Privacy-preserving Decentralized Federated Learning over Time-varying Communication Graph

TL;DR

This paper introduces a novel decentralized federated learning algorithm that ensures privacy and adapts to changing communication networks using consensus, secret sharing, and the Metropolis-Hastings method.

Contribution

It presents the first privacy-preserving decentralized federated learning algorithm capable of handling dynamic communication graphs with theoretical correctness and privacy guarantees.

Findings

Algorithm achieves privacy-preserving global model consensus.

Effective in high-mobility, time-varying communication environments.

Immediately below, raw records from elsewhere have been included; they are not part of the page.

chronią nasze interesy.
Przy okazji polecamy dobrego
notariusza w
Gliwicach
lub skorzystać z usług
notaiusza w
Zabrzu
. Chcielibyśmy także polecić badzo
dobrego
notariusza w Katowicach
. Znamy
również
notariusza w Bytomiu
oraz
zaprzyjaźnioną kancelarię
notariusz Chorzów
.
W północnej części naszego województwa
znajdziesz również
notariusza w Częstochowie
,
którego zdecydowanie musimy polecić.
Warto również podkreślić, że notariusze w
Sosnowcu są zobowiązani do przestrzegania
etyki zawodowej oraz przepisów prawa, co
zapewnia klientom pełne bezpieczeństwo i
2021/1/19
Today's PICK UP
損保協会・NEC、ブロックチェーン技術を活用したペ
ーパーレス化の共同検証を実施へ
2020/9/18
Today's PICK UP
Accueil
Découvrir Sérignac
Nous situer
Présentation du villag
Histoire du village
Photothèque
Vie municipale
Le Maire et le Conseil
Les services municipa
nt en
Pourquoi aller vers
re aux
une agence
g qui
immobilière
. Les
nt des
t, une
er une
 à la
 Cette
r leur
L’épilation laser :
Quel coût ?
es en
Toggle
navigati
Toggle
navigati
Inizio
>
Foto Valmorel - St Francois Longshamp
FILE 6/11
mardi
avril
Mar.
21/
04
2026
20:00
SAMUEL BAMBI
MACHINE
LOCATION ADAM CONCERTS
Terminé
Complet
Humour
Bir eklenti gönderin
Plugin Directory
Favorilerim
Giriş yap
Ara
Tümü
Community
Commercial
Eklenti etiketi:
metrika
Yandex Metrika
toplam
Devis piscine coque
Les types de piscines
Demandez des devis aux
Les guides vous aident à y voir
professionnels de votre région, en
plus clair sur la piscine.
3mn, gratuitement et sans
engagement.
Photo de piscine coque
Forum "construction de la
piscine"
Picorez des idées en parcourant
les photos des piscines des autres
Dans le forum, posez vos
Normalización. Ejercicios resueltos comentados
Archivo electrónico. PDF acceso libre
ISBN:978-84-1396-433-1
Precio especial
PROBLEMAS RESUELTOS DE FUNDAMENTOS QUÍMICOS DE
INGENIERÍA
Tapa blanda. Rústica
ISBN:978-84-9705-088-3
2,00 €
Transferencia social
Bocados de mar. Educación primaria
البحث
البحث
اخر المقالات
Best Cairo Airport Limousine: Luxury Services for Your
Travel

Simulation results demonstrate computational efficiency on real-world datasets.

Abstract

Establishing how a set of learners can provide privacy-preserving federated learning in a fully decentralized (peer-to-peer, no coordinator) manner is an open problem. We propose the first privacy-preserving consensus-based algorithm for the distributed learners to achieve decentralized global model aggregation in an environment of high mobility, where the communication graph between the learners may vary between successive rounds of model aggregation. In particular, in each round of global model aggregation, the Metropolis-Hastings method is applied to update the weighted adjacency matrix based on the current communication topology. In addition, the Shamir's secret sharing scheme is integrated to facilitate privacy in reaching consensus of the global model. The paper establishes the correctness and privacy properties of the proposed algorithm. The computational efficiency is evaluated by a simulation built on a federated learning framework with a real-word dataset.